Directions
Please restate, exactly as they appear, only the lines from the one that contains "5) act=done edits=cleave@k rest=unchecked" to the final line of the entries, with no pictures.

[Collected data]
----------------------------------------

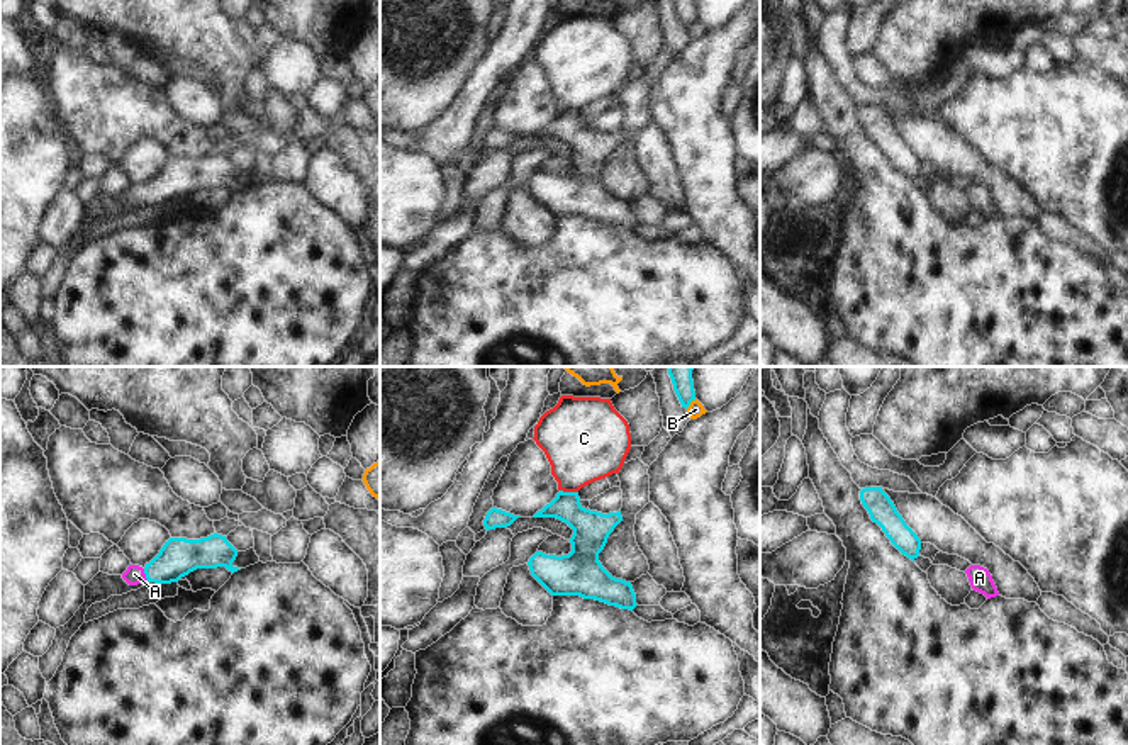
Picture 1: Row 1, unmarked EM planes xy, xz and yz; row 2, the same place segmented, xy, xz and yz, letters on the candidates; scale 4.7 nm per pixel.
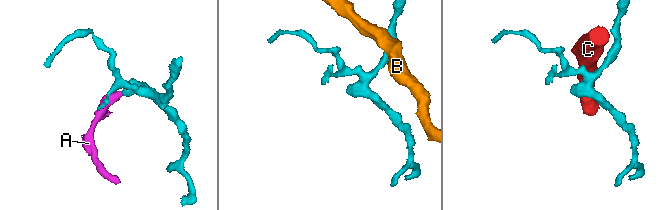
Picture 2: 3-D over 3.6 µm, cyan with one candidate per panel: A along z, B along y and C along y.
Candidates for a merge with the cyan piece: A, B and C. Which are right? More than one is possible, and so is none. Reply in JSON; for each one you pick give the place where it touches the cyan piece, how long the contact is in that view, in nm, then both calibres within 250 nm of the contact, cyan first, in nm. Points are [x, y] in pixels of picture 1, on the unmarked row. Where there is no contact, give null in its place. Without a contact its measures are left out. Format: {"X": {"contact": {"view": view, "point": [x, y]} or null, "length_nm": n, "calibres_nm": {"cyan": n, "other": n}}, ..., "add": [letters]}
{"A": {"contact": {"view": "xy", "point": [145, 192]}, "length_nm": 60, "calibres_nm": {"cyan": 180, "other": 90}}, "add": ["A"]}

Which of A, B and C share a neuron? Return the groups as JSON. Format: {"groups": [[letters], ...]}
{"groups": [["A"], ["B"], ["C"]]}

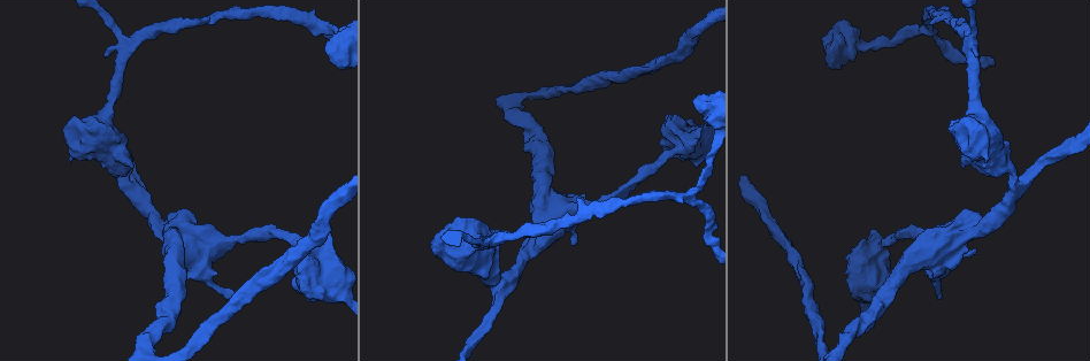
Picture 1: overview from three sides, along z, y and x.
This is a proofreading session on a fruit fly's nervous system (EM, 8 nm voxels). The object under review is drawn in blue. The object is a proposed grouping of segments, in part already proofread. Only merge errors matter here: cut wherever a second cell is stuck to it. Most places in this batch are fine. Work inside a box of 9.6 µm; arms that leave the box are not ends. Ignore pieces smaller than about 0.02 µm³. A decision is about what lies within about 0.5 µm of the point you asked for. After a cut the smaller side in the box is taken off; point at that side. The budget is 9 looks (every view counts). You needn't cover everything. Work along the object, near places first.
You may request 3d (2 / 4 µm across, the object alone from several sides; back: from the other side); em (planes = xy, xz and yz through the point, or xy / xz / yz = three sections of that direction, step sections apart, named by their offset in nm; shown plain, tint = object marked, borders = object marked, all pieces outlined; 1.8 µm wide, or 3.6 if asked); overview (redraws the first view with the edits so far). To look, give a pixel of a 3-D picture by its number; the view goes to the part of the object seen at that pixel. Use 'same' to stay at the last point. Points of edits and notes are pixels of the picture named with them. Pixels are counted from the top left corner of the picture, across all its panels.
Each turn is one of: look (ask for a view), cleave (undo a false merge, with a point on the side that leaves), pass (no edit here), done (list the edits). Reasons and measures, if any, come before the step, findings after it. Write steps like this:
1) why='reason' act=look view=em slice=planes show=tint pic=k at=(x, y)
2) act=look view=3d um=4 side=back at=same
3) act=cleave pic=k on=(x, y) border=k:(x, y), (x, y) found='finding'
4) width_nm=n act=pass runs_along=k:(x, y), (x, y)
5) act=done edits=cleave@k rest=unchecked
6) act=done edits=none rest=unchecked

why='three-way junction' act=look view=em slice=xy step=4 show=tint pic=1 at=(973, 46)

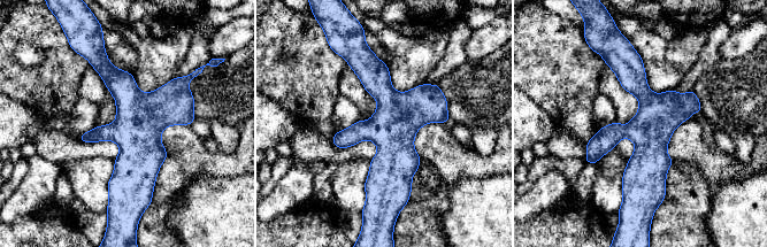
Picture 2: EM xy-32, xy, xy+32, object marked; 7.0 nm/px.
why='another direction' act=look view=em slice=xz step=8 show=tint at=same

----------------------------------------

Answer for the task
5) act=done edits=cleave@k rest=unchecked
6) act=done edits=none rest=unchecked

why='three-way junction' act=look view=em slice=xy step=4 show=tint pic=1 at=(973, 46)

Picture 2: EM xy-32, xy, xy+32, object marked; 7.0 nm/px.
why='another direction' act=look view=em slice=xz step=8 show=tint at=same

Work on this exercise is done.